We were very deliberate about making participation an empowered choice, and the feedback has been overwhelmingly positive. Both patients and clinicians were excited by the prospect of contributing to research that could fundamentally improve healthcare. By providing different camera options, we gave them agency in how they participated. The real magic, from a research perspective, is in combining those different viewpoints. The fixed room camera provides a neutral, third-person view of the interaction—the layout, the equipment, the overall dynamic. The clinician’s head-mounted camera is fascinating; it shows us exactly what they are looking at, letting us quantify the split in their attention between the patient and the computer screen. And when patients opt-in to wear a camera, we get their direct point of view, seeing what they focus on when a doctor is explaining a complex diagnosis. This allows us to move beyond simple questions and ask much more ambitious ones, like “How does the physical layout of the exam room impact the amount of eye contact, and how does that, in turn, correlate with patient satisfaction scores?” You can only begin to answer that when you can see the encounter from every angle.
You plan for Observer to become a national resource, much like the MIMIC project. Beyond just adding video and audio, how does this multimodal data fundamentally change the types of AI models that can be developed? Please describe a potential AI tool that could only be built using Observer.
The MIMIC project was truly revolutionary for health informatics by providing a large, standardized dataset of ICU records. We see Observer as the next evolution of that concept for primary care, adding these incredibly rich sensory layers. This fundamentally changes the game for AI development. Current AI is brilliant at finding patterns in structured data—lab values, diagnostic codes, prescription histories. But it is completely blind to the human process of care. With Observer, we can build models that understand social, emotional, and environmental context. A perfect example of a tool that could only be built with this data would be an “AI communication coach” for medical residents. Imagine a system that analyzes a resident’s interaction with a patient in real time. It wouldn’t just transcribe the words; it would analyze the doctor’s vocal tone, speaking pace, and the patient’s facial expressions and body language. It could then provide discreet, real-time feedback, perhaps flagging that the patient’s non-verbal cues signal confusion, prompting the resident to pause and re-explain a concept. That kind of empathetic, context-aware AI is impossible to build from a text-based health record alone.

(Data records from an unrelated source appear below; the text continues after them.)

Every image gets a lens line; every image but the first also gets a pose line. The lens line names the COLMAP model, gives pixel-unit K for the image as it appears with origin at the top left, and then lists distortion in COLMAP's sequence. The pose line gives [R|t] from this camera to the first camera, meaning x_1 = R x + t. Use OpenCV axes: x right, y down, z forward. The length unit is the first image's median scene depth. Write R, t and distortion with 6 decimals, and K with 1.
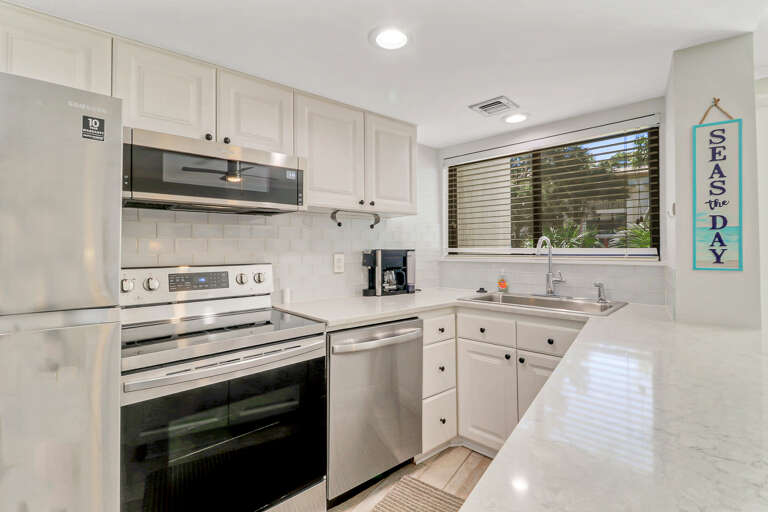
lens RADIAL K [[351.9, 0, 384.7], [0, 351.9, 250.4], [0, 0, 1]] dist [-0.003934, -0.003765]
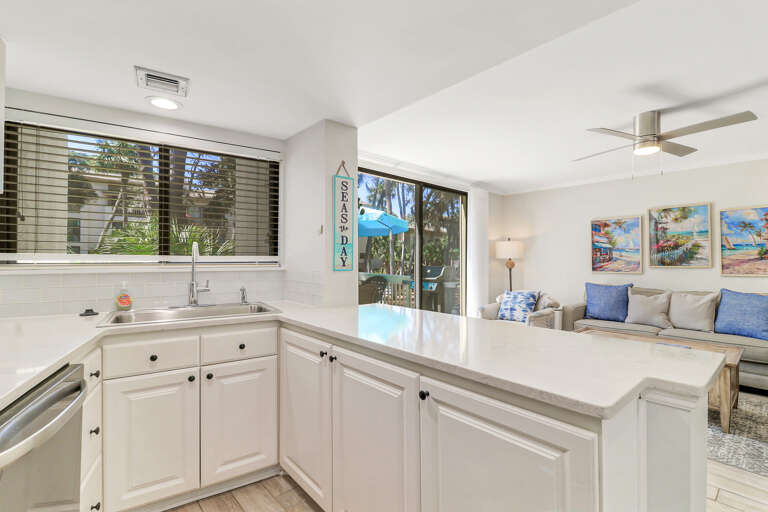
lens RADIAL K [[351.9, 0, 382.5], [0, 351.9, 257.5], [0, 0, 1]] dist [-0.003934, -0.003765]
pose [[0.226717, 0.007783, 0.973930, -0.376148], [-0.002212, 0.999970, -0.007476, 0.005860], [-0.973958, -0.000459, 0.226727, 0.321065]]
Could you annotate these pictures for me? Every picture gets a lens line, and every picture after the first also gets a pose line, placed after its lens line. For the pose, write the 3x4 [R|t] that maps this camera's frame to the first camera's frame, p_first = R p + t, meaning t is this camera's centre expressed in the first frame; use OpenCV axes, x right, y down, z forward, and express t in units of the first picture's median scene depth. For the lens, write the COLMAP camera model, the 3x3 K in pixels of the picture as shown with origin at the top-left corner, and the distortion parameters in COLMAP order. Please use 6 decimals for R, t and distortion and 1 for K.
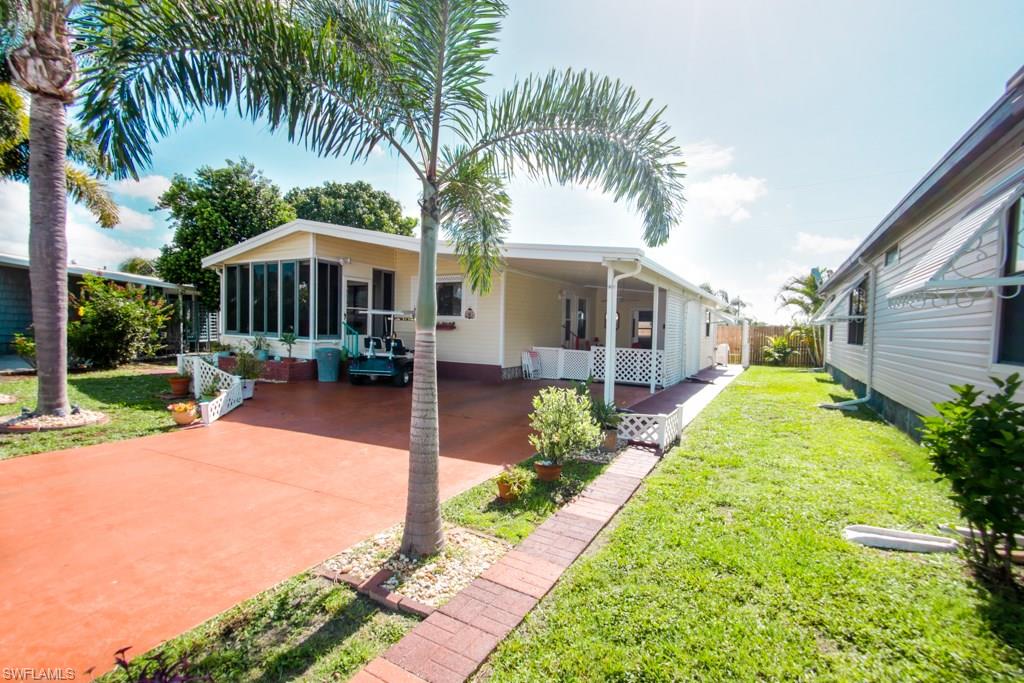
lens RADIAL K [[467.2, 0, 511.5], [0, 467.2, 344.6], [0, 0, 1]] dist [0.011440, 0.001374]
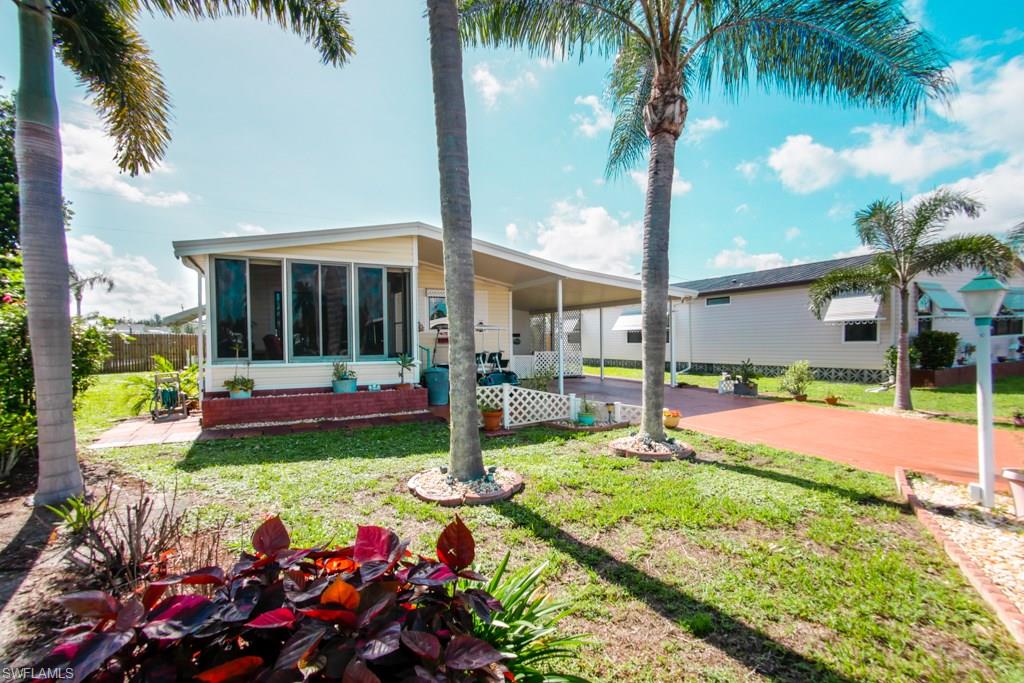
lens RADIAL K [[467.2, 0, 512.3], [0, 467.2, 340.2], [0, 0, 1]] dist [0.011440, 0.001374]
pose [[0.540939, -0.032896, 0.840418, -0.993142], [0.049772, 0.998736, 0.007057, -0.042824], [-0.839588, 0.038012, 0.541893, 0.354449]]
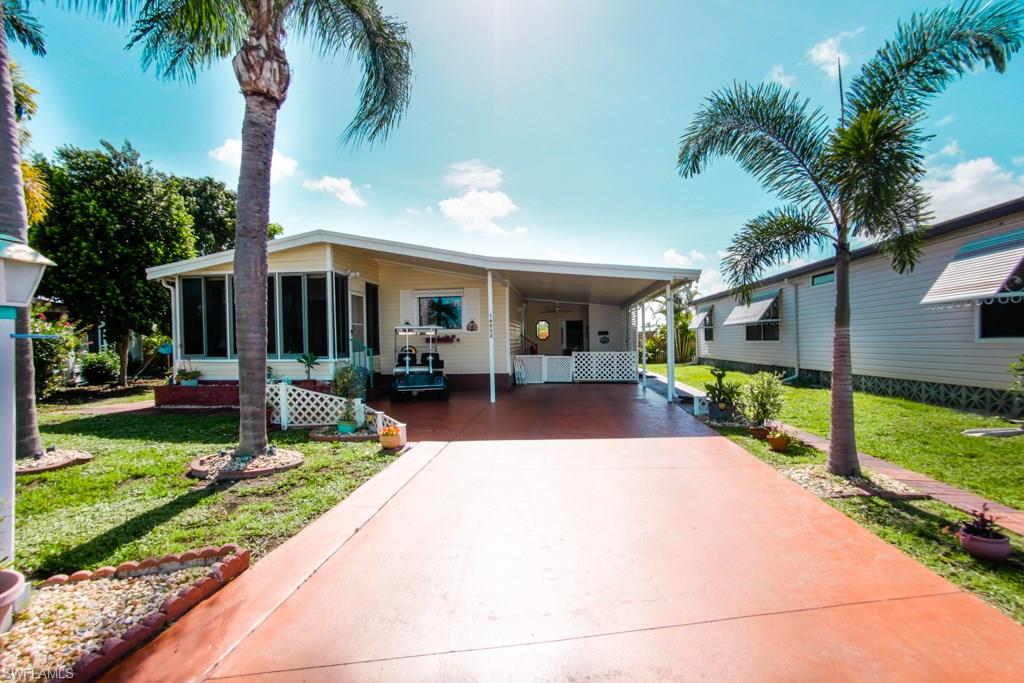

What is your forecast for how AI tools, developed using rich datasets like Observer, will change the day-to-day experience of a primary care visit for both patients and clinicians in the next decade?
My forecast is that these tools will work largely in the background to re-humanize the clinical encounter. For clinicians, AI will become an intelligent co-pilot, not a replacement. It will listen to the natural conversation and handle the vast majority of clinical documentation automatically, freeing the doctor from the tyranny of the keyboard to focus their full attention on the patient. This will transform the dynamic of the room. For patients, the experience will feel more connected and less transactional. Their doctor will be making more eye contact, listening more intently, and engaging more deeply. Following the visit, the patient might receive an AI-generated summary of the conversation, translated into plain language and tailored to their specific health literacy level. Ultimately, the goal of this technology isn’t to insert more tech into the exam room, but to use it to strip away the administrative burdens and digital distractions, allowing the core of medicine—the human relationship between a patient and their doctor—to take center stage once again.